When I traveled to Australia over Christmas with my mum, though we understood that cellphone calls overseas would start to rack up an impressive bill, we neglected to realize that SMS messages would incur a similarly hefty charge, being billed at something like $0.75 per message, including both incoming and outgoing messages. By the time we returned to the states, we’d sent and received enough text messages to generate a whopping bill from T-Mobile. So when Alex and I went to London last week, I figured out a solution: use my unlocked iPhone in the UK by purchasing a domestic pay-as-you-go SIM card, pop it in, and I’d be good to go. Instead of hundreds of dollars in call and SMS charges applied to my T-Mobile bill upon my return, I paid £10 for the SIM card and £10 for call credit, and that was more than enough to last a nine-day trip full of SMS messaging and calls.
Interestingly, I didn’t have to register with O2 in any way at all, I simply plunked down a £20 note and got, in return, a UK telephone number; the transaction took roughly two minutes. Thanks to the excellent ZiPhone software, all I needed to do was exchange my T-Mobile SIM card for the O2 one, and I was away. There was an über-nerdy moment where I exchanged SIM cards on the street, using one of Alex’s earrings to pop out the SIM door on my iPhone.

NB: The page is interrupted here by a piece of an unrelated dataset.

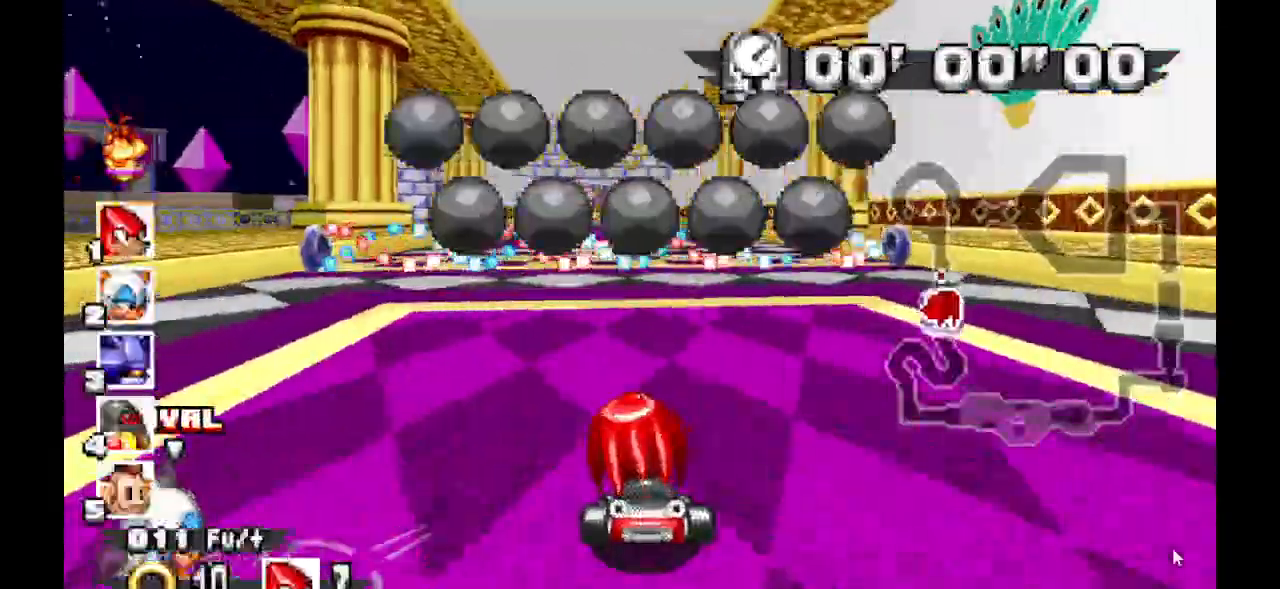
{"dt_ms": 500, "buttons": ["A"], "events": []}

It’s fairly easy to see why US carriers are scared of SIM-unlocking; their International business, in particular, stands to suffer when consumers are free to choose their own carrier on-the-fly when traveling. It appears not to make a great deal of sense from a customer-retention standpoint, either. Since most US cellular customers pay on a monthly contractual basis, not allowing them to use their GSM phone with another carrier if they wish seems foolish, since they are already obligated to continue paying their bill until the end of their contract. In the US, this is only really applicable to T-Mobile and AT&T, the only two networks that operate a GSM-compatible network. Still, I think it would be healthy for competition if both networks and their hardware vendors allowed open access to phone handsets.